Passage provided:
The reason is that—without going into the details—I am confident that the “mostly plants” part is false. Skimming the reviews, looking through the table of contents and reading some pages (all through Amazon) I just subtracted several further points from the book because of numerous scientific inaccuracies, overly polemic tone and the usual vacuous blaming of food industries and nutrition science. And yep, the identification of nutritionism as a form of evil raises another red flag. It seems to me that the author justifies ad-hoc conclusions with the (basically false) argument that “foods can’t be reduced to the constituent chemicals”, and then sends several circular justifications forth and back.
The harm done by margarine, wheat, sugar etc. is the consequence of doing bad science and reaching incorrect conclusions. The remedy, however, comes from doing good science and honest reductionism, not from espousing various forms of non-science and magical thinking.

What to work on:
1/ List the foods the book critique names as having done harm.
2/ Proceed with the book critique, continuing it past its final sentence.

Data for analysis:
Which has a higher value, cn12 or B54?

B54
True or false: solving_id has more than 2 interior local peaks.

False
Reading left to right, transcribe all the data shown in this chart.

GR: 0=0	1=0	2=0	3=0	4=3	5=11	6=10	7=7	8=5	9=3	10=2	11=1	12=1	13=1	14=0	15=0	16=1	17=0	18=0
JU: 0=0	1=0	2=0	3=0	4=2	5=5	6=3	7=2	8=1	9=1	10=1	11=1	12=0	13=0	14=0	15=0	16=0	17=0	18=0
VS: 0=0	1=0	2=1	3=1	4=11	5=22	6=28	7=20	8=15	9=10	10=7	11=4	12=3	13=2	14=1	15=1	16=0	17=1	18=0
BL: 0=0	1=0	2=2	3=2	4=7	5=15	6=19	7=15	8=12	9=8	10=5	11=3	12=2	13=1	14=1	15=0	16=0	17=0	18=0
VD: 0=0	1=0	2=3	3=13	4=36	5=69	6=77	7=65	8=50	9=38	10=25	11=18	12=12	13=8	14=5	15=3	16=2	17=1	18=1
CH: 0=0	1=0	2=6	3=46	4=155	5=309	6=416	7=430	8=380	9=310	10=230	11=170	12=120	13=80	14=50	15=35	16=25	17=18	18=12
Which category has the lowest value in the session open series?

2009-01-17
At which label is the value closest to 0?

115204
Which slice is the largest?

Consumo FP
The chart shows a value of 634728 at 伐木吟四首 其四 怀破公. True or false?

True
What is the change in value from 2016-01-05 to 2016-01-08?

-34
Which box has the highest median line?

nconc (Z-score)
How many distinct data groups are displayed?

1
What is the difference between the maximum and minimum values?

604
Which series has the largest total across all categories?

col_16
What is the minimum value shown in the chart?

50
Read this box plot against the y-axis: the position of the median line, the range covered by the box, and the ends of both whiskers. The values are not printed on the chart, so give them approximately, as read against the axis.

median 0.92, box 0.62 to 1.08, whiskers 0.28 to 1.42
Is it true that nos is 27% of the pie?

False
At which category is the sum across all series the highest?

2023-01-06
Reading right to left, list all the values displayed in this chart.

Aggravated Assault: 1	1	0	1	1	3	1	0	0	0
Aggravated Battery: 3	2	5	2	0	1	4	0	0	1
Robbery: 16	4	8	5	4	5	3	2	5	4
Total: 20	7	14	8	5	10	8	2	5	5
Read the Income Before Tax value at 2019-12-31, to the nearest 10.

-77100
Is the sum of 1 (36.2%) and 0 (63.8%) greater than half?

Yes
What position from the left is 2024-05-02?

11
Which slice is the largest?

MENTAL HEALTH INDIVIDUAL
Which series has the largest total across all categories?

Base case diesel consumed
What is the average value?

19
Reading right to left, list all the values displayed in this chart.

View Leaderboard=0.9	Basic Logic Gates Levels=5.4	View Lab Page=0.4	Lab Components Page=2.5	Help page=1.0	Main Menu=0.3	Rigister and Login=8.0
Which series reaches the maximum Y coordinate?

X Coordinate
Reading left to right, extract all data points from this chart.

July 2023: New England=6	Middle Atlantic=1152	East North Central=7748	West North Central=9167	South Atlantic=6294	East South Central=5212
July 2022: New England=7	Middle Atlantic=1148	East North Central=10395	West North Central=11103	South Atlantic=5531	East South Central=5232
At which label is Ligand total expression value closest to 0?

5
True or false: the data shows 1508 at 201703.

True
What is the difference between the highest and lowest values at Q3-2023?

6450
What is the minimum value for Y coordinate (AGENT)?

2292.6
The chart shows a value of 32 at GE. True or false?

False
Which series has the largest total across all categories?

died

Answers for the tasks:
1/ margarine, wheat, sugar

2/
For comparison, these three blogs are pretty well-researched and overall well-written: Whole Health Source, Daily Lipid, Raw Food SOS
I haven’t read the book either but am wondering how on earth he comes up with ‘mostly plants’ given that the three harmful products just mentioned:
are all plant products.
Especially looking at margarine, which is a plant product whose substitution for animal products (butter and lard) turned out to have been a bad idea.
but they aren’t Food, at least not according to Pollan. He tries to emphasize that people used to be much healthier because they ate Things, rather than Parts of Things. He claims that historically, when we take a plant and process it to get a single nutrient out of it, we are likely to produce much less healthful food, and that applies to pretty much all three of your points, with the possible exception of wheat (especially if you eat most of the plant).
This is his argument, not mine, but it’s one I’m moderately swayed by.
By the end of the book he’s also clarified that it’s not that food reductionism doesn’t work, period. It’s just that it’s not nearly at a point yet where we actually know what we’re doing.
Right. It’s very important to note (especially around here) that he’s not anti-science, he’s just pointing out that the current state of nutrition science is awful and that we’re currently not ready to custom-design our food.
I also more-or-less agree with this. I also think that for similar reasons it makes sense to get your protein from meat rather then processed soy or whatever.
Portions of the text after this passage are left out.